* Work item
Your answer should repeat every record verbatim.

-----

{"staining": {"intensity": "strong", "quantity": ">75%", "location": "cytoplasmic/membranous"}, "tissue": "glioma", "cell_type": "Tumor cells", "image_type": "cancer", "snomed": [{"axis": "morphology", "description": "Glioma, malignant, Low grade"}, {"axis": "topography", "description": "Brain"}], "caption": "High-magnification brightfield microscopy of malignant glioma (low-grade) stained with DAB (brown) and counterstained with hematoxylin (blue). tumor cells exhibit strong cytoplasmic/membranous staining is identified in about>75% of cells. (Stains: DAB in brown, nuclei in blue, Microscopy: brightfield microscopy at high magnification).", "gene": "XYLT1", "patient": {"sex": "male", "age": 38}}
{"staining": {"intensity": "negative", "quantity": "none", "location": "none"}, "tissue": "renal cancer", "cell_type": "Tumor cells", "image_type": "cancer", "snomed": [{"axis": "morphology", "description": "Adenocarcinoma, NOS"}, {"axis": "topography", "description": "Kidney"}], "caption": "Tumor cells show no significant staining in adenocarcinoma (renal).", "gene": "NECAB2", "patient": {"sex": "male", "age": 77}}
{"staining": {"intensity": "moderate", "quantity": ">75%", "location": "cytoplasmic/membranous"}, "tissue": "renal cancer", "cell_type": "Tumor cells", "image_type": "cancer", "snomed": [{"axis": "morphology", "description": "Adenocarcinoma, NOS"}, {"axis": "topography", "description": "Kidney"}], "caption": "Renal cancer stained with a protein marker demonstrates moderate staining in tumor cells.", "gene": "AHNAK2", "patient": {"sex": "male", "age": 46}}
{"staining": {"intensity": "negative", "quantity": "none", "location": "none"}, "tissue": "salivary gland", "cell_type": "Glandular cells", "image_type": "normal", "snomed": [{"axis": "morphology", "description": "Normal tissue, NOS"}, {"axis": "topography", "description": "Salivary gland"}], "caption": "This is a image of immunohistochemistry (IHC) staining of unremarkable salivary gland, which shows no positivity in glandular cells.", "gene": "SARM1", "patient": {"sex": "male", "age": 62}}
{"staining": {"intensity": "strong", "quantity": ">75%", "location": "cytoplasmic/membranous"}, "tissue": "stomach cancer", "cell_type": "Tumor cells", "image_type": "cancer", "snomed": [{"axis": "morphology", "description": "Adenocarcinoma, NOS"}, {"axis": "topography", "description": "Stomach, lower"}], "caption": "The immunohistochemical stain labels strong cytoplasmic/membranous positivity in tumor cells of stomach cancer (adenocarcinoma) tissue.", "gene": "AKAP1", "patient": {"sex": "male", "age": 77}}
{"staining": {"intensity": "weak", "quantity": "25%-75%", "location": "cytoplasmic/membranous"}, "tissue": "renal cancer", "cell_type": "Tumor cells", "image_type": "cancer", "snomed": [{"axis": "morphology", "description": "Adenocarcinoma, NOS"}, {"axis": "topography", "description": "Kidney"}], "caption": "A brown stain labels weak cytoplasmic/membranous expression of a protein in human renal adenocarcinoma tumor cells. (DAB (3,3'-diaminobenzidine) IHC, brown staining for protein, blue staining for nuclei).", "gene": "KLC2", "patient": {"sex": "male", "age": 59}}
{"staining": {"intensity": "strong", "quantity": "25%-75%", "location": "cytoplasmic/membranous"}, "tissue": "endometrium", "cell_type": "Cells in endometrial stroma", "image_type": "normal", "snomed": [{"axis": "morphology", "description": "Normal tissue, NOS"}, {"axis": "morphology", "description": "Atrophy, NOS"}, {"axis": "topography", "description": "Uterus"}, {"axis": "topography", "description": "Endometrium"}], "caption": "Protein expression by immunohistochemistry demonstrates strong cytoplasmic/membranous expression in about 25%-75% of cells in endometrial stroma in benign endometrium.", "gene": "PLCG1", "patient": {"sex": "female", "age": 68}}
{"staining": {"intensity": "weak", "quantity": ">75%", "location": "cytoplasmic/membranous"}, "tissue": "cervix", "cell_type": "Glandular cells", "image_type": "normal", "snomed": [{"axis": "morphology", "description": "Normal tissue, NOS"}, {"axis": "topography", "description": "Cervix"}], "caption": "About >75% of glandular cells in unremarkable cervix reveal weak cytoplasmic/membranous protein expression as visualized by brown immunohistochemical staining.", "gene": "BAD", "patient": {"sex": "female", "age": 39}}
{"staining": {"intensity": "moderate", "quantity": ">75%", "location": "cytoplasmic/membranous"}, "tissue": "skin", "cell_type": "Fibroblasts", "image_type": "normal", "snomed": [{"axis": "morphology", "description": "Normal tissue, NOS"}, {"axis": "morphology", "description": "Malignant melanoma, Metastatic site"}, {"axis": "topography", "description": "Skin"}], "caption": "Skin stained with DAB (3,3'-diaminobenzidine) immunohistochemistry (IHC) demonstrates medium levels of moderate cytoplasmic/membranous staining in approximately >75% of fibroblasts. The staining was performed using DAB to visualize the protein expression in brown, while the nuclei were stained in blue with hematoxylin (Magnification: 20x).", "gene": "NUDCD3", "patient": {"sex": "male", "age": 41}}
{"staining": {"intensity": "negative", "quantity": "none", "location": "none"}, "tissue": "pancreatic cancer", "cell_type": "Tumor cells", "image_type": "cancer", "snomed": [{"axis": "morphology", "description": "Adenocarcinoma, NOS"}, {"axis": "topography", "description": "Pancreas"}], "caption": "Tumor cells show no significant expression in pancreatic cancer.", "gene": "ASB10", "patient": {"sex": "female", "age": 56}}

-----

* Output below
{"staining": {"intensity": "strong", "quantity": ">75%", "location": "cytoplasmic/membranous"}, "tissue": "glioma", "cell_type": "Tumor cells", "image_type": "cancer", "snomed": [{"axis": "morphology", "description": "Glioma, malignant, Low grade"}, {"axis": "topography", "description": "Brain"}], "caption": "High-magnification brightfield microscopy of malignant glioma (low-grade) stained with DAB (brown) and counterstained with hematoxylin (blue). tumor cells exhibit strong cytoplasmic/membranous staining is identified in about>75% of cells. (Stains: DAB in brown, nuclei in blue, Microscopy: brightfield microscopy at high magnification).", "gene": "XYLT1", "patient": {"sex": "male", "age": 38}}
{"staining": {"intensity": "negative", "quantity": "none", "location": "none"}, "tissue": "renal cancer", "cell_type": "Tumor cells", "image_type": "cancer", "snomed": [{"axis": "morphology", "description": "Adenocarcinoma, NOS"}, {"axis": "topography", "description": "Kidney"}], "caption": "Tumor cells show no significant staining in adenocarcinoma (renal).", "gene": "NECAB2", "patient": {"sex": "male", "age": 77}}
{"staining": {"intensity": "moderate", "quantity": ">75%", "location": "cytoplasmic/membranous"}, "tissue": "renal cancer", "cell_type": "Tumor cells", "image_type": "cancer", "snomed": [{"axis": "morphology", "description": "Adenocarcinoma, NOS"}, {"axis": "topography", "description": "Kidney"}], "caption": "Renal cancer stained with a protein marker demonstrates moderate staining in tumor cells.", "gene": "AHNAK2", "patient": {"sex": "male", "age": 46}}
{"staining": {"intensity": "negative", "quantity": "none", "location": "none"}, "tissue": "salivary gland", "cell_type": "Glandular cells", "image_type": "normal", "snomed": [{"axis": "morphology", "description": "Normal tissue, NOS"}, {"axis": "topography", "description": "Salivary gland"}], "caption": "This is a image of immunohistochemistry (IHC) staining of unremarkable salivary gland, which shows no positivity in glandular cells.", "gene": "SARM1", "patient": {"sex": "male", "age": 62}}
{"staining": {"intensity": "strong", "quantity": ">75%", "location": "cytoplasmic/membranous"}, "tissue": "stomach cancer", "cell_type": "Tumor cells", "image_type": "cancer", "snomed": [{"axis": "morphology", "description": "Adenocarcinoma, NOS"}, {"axis": "topography", "description": "Stomach, lower"}], "caption": "The immunohistochemical stain labels strong cytoplasmic/membranous positivity in tumor cells of stomach cancer (adenocarcinoma) tissue.", "gene": "AKAP1", "patient": {"sex": "male", "age": 77}}
{"staining": {"intensity": "weak", "quantity": "25%-75%", "location": "cytoplasmic/membranous"}, "tissue": "renal cancer", "cell_type": "Tumor cells", "image_type": "cancer", "snomed": [{"axis": "morphology", "description": "Adenocarcinoma, NOS"}, {"axis": "topography", "description": "Kidney"}], "caption": "A brown stain labels weak cytoplasmic/membranous expression of a protein in human renal adenocarcinoma tumor cells. (DAB (3,3'-diaminobenzidine) IHC, brown staining for protein, blue staining for nuclei).", "gene": "KLC2", "patient": {"sex": "male", "age": 59}}
{"staining": {"intensity": "strong", "quantity": "25%-75%", "location": "cytoplasmic/membranous"}, "tissue": "endometrium", "cell_type": "Cells in endometrial stroma", "image_type": "normal", "snomed": [{"axis": "morphology", "description": "Normal tissue, NOS"}, {"axis": "morphology", "description": "Atrophy, NOS"}, {"axis": "topography", "description": "Uterus"}, {"axis": "topography", "description": "Endometrium"}], "caption": "Protein expression by immunohistochemistry demonstrates strong cytoplasmic/membranous expression in about 25%-75% of cells in endometrial stroma in benign endometrium.", "gene": "PLCG1", "patient": {"sex": "female", "age": 68}}
{"staining": {"intensity": "weak", "quantity": ">75%", "location": "cytoplasmic/membranous"}, "tissue": "cervix", "cell_type": "Glandular cells", "image_type": "normal", "snomed": [{"axis": "morphology", "description": "Normal tissue, NOS"}, {"axis": "topography", "description": "Cervix"}], "caption": "About >75% of glandular cells in unremarkable cervix reveal weak cytoplasmic/membranous protein expression as visualized by brown immunohistochemical staining.", "gene": "BAD", "patient": {"sex": "female", "age": 39}}
{"staining": {"intensity": "moderate", "quantity": ">75%", "location": "cytoplasmic/membranous"}, "tissue": "skin", "cell_type": "Fibroblasts", "image_type": "normal", "snomed": [{"axis": "morphology", "description": "Normal tissue, NOS"}, {"axis": "morphology", "description": "Malignant melanoma, Metastatic site"}, {"axis": "topography", "description": "Skin"}], "caption": "Skin stained with DAB (3,3'-diaminobenzidine) immunohistochemistry (IHC) demonstrates medium levels of moderate cytoplasmic/membranous staining in approximately >75% of fibroblasts. The staining was performed using DAB to visualize the protein expression in brown, while the nuclei were stained in blue with hematoxylin (Magnification: 20x).", "gene": "NUDCD3", "patient": {"sex": "male", "age": 41}}
{"staining": {"intensity": "negative", "quantity": "none", "location": "none"}, "tissue": "pancreatic cancer", "cell_type": "Tumor cells", "image_type": "cancer", "snomed": [{"axis": "morphology", "description": "Adenocarcinoma, NOS"}, {"axis": "topography", "description": "Pancreas"}], "caption": "Tumor cells show no significant expression in pancreatic cancer.", "gene": "ASB10", "patient": {"sex": "female", "age": 56}}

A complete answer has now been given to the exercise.